ACTIVITY:
Start at the first line below and write out everything verbatim except the pictures.

*** Opening of GIVEN MATERIAL ***

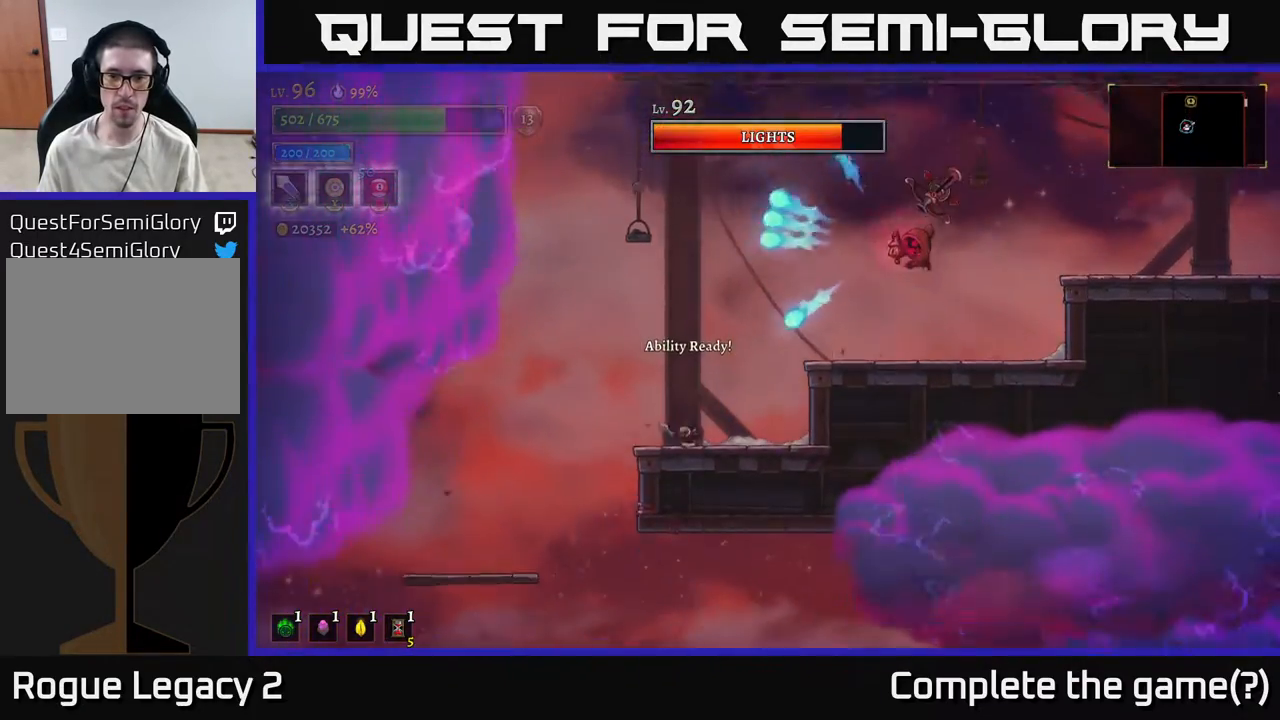
{"buttons": [], "left_stick": "right", "right_stick": "center", "events": [[150, "left_stick", "left"], [200, "A", "down"], [317, "left_stick", "right"], [367, "A", "up"]]}
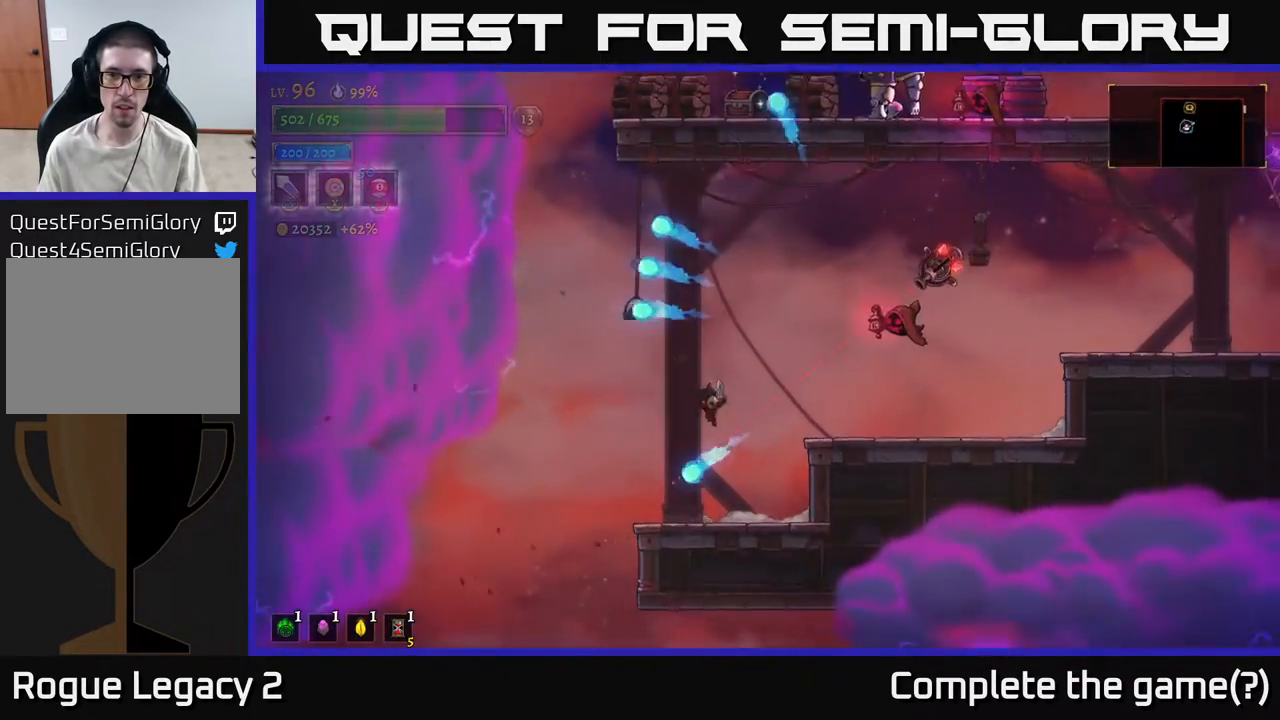
{"buttons": [], "left_stick": "center", "right_stick": "center", "events": [[383, "left_stick", "center"]]}
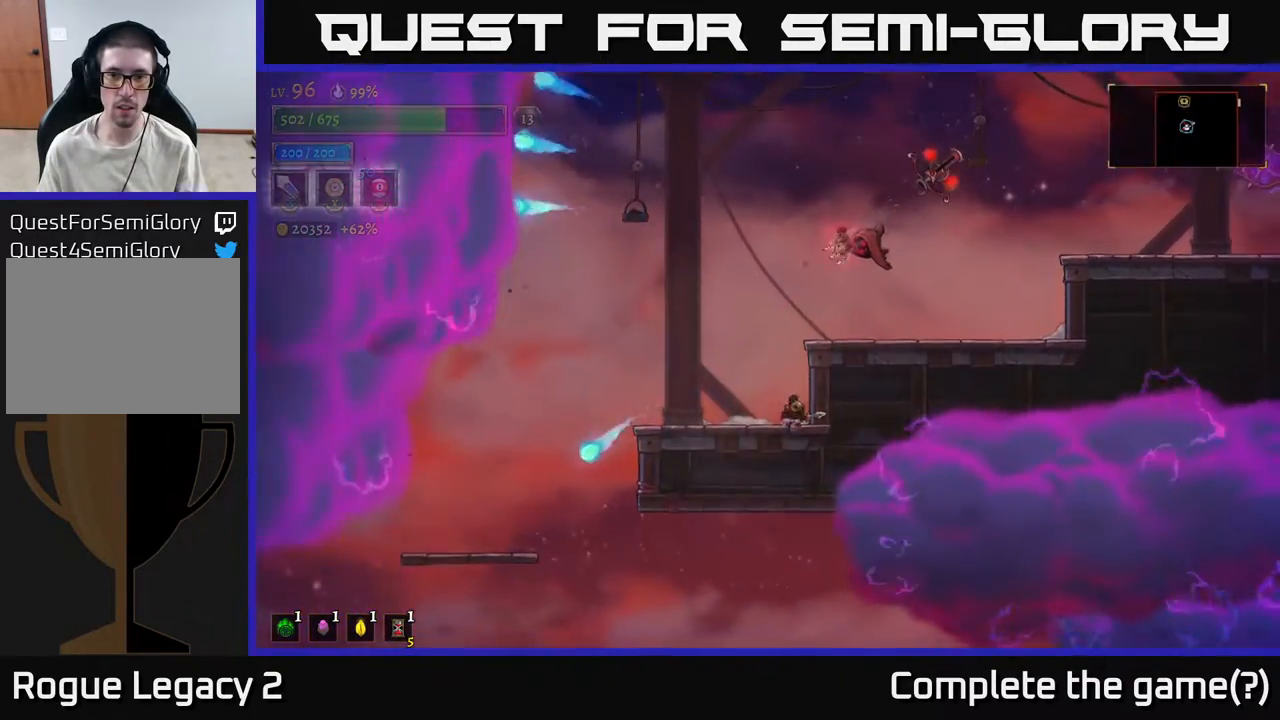
{"buttons": ["A"], "left_stick": "left", "right_stick": "center", "events": [[283, "A", "down"], [283, "left_stick", "left"]]}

*** Close of GIVEN MATERIAL ***

WORKED SOLUTION:
{"buttons": [], "left_stick": "right", "right_stick": "center", "events": [[150, "left_stick", "left"], [200, "A", "down"], [317, "left_stick", "right"], [367, "A", "up"]]}
{"buttons": [], "left_stick": "center", "right_stick": "center", "events": [[383, "left_stick", "center"]]}
{"buttons": ["A"], "left_stick": "left", "right_stick": "center", "events": [[283, "A", "down"], [283, "left_stick", "left"]]}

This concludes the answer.